LOL - Nothing like a paragraph that simultaneously includes the phrase "Let's get the facts on the table" with the hypothesis that a couple hundred ppm increase in CO2 concentrations hurts birds.  By the way, from the same article, a lot of discussion of the environmental impact of renewables due to their out-sized use of land.  Clearly an issue for solar and wind, and possibly for others:

One of the biggest challenges renewable-energy projects pose is that they often take up much more land than conventional sources, such as coal-fired power plants. A team of scientists, several of whom work for the Nature Conservancy, has written a paper that will appear in the journal PLoS One showing that it can take 300 times as much land to produce a given amount of energy from soy biodiesel as from a nuclear power plant. Regardless of the climate policy the nation adopts, the paper predicts that by 2030, energy production will occupy an additional 79,537 square miles of land.

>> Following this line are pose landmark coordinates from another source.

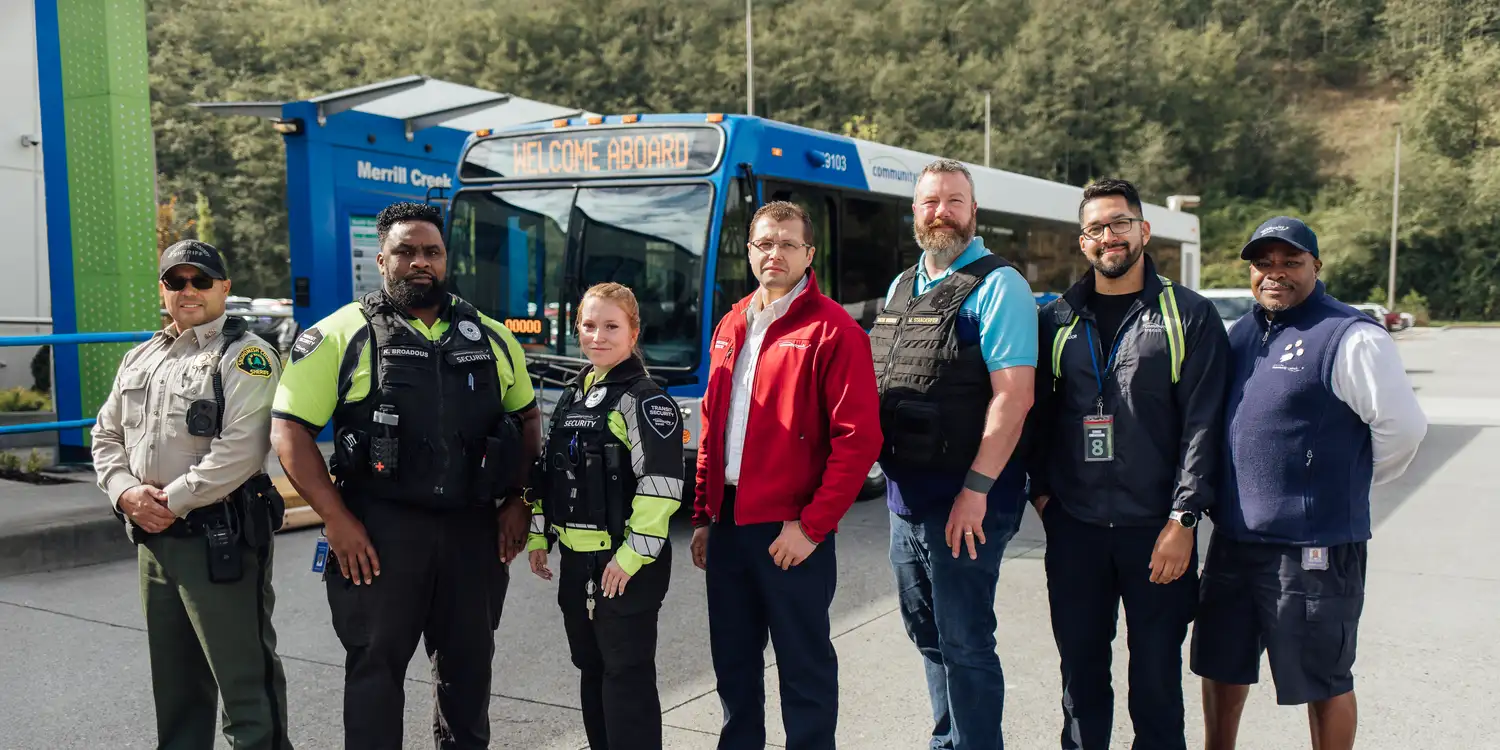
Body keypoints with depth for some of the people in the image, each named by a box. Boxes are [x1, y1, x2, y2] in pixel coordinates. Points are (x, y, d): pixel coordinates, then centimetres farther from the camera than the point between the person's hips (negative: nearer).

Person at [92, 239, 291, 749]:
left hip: (221, 538, -8)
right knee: (174, 680, 19)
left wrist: (173, 502, -16)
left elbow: (241, 448, -19)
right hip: (153, 538, 8)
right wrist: (126, 492, 0)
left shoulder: (244, 356, -8)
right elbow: (107, 436, 18)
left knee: (244, 677, -3)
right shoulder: (140, 359, 17)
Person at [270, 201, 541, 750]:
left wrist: (518, 503, 5)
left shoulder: (491, 338, 8)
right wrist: (336, 518, -14)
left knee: (469, 664, 15)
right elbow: (289, 428, -7)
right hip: (380, 532, -3)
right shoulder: (342, 335, -4)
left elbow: (527, 418, 16)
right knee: (376, 666, 7)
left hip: (473, 529, 4)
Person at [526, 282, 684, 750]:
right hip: (577, 558, 8)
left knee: (627, 674, -1)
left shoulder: (644, 399, -13)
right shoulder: (571, 396, 13)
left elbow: (661, 483, -21)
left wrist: (633, 554, -22)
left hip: (624, 563, -8)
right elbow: (548, 473, 19)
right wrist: (538, 535, 13)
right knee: (591, 668, 17)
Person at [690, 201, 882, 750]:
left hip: (790, 530, -6)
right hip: (728, 523, 7)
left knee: (804, 668, 6)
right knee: (733, 660, 18)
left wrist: (811, 526, -17)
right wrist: (703, 515, 13)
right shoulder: (731, 328, 12)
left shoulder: (833, 331, -9)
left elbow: (859, 439, -15)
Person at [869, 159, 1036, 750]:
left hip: (964, 501, -8)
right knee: (928, 634, 18)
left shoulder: (997, 286, -9)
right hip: (905, 496, 8)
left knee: (964, 644, 0)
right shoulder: (901, 288, 15)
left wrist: (976, 490, -22)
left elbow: (1013, 395, -17)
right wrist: (890, 474, 10)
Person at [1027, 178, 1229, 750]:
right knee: (1080, 669, 12)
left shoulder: (1189, 316, -1)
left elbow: (1202, 424, -6)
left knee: (1157, 675, 7)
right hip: (1073, 527, 3)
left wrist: (1182, 519, -12)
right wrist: (1042, 490, 4)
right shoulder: (1057, 319, 9)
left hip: (1156, 529, -2)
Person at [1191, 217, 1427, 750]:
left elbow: (1402, 425, -15)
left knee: (1323, 683, 9)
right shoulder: (1241, 334, 10)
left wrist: (1349, 482, -2)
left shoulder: (1351, 338, -13)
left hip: (1314, 547, -7)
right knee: (1221, 666, 19)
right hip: (1233, 540, 7)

I am always amazed at the number of environmentalists that laud the Brazilian ethanol push, given the out-sized effect that industry has had in carving up the Amazon rain forest.  As a disclosure, I am a member of the Nature Conservancy, and wild land preservation is my environmental interest of choice, though I prefer to pursue it through private means (ie via private purchases of land for conservation purposes).  The Nature Conservancy used to spend most of its money for this purpose, though of late it has diverged, as so many environmental groups have, into lobbying government to force people to achieve its ends for them rather than to pursue these ends through non-coercive means.